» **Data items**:
——
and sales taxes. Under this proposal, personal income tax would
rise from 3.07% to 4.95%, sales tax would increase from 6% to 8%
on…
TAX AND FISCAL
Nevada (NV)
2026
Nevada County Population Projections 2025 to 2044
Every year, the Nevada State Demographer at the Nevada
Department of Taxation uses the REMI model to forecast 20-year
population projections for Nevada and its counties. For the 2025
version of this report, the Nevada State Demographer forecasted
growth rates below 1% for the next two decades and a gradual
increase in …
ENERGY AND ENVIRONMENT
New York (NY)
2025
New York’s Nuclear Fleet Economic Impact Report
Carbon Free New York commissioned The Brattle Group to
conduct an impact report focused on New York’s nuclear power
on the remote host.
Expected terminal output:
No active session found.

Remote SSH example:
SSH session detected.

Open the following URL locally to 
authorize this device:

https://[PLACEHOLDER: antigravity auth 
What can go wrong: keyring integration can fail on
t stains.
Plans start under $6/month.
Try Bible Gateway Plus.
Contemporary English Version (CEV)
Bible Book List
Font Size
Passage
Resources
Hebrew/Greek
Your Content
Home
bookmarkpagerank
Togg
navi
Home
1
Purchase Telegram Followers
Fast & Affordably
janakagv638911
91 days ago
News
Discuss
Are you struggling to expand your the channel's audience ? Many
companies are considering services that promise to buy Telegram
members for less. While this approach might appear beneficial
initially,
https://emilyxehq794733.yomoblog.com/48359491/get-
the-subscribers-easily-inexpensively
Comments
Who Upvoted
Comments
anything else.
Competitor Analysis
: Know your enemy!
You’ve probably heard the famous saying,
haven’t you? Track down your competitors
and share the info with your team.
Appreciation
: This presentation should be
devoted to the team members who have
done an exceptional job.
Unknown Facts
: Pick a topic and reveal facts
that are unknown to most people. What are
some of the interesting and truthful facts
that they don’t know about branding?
——
» **Work required**: Each line of the data should be reproduced exactly as it appears.

» **Result of the task**:
and sales taxes. Under this proposal, personal income tax would
rise from 3.07% to 4.95%, sales tax would increase from 6% to 8%
on…
TAX AND FISCAL
Nevada (NV)
2026
Nevada County Population Projections 2025 to 2044
Every year, the Nevada State Demographer at the Nevada
Department of Taxation uses the REMI model to forecast 20-year
population projections for Nevada and its counties. For the 2025
version of this report, the Nevada State Demographer forecasted
growth rates below 1% for the next two decades and a gradual
increase in …
ENERGY AND ENVIRONMENT
New York (NY)
2025
New York’s Nuclear Fleet Economic Impact Report
Carbon Free New York commissioned The Brattle Group to
conduct an impact report focused on New York’s nuclear power
on the remote host.
Expected terminal output:
No active session found.

Remote SSH example:
SSH session detected.

Open the following URL locally to 
authorize this device:

https://[PLACEHOLDER: antigravity auth 
What can go wrong: keyring integration can fail on
t stains.
Plans start under $6/month.
Try Bible Gateway Plus.
Contemporary English Version (CEV)
Bible Book List
Font Size
Passage
Resources
Hebrew/Greek
Your Content
Home
bookmarkpagerank
Togg
navi
Home
1
Purchase Telegram Followers
Fast & Affordably
janakagv638911
91 days ago
News
Discuss
Are you struggling to expand your the channel's audience ? Many
companies are considering services that promise to buy Telegram
members for less. While this approach might appear beneficial
initially,
https://emilyxehq794733.yomoblog.com/48359491/get-
the-subscribers-easily-inexpensively
Comments
Who Upvoted
Comments
anything else.
Competitor Analysis
: Know your enemy!
You’ve probably heard the famous saying,
haven’t you? Track down your competitors
and share the info with your team.
Appreciation
: This presentation should be
devoted to the team members who have
done an exceptional job.
Unknown Facts
: Pick a topic and reveal facts
that are unknown to most people. What are
some of the interesting and truthful facts
that they don’t know about branding?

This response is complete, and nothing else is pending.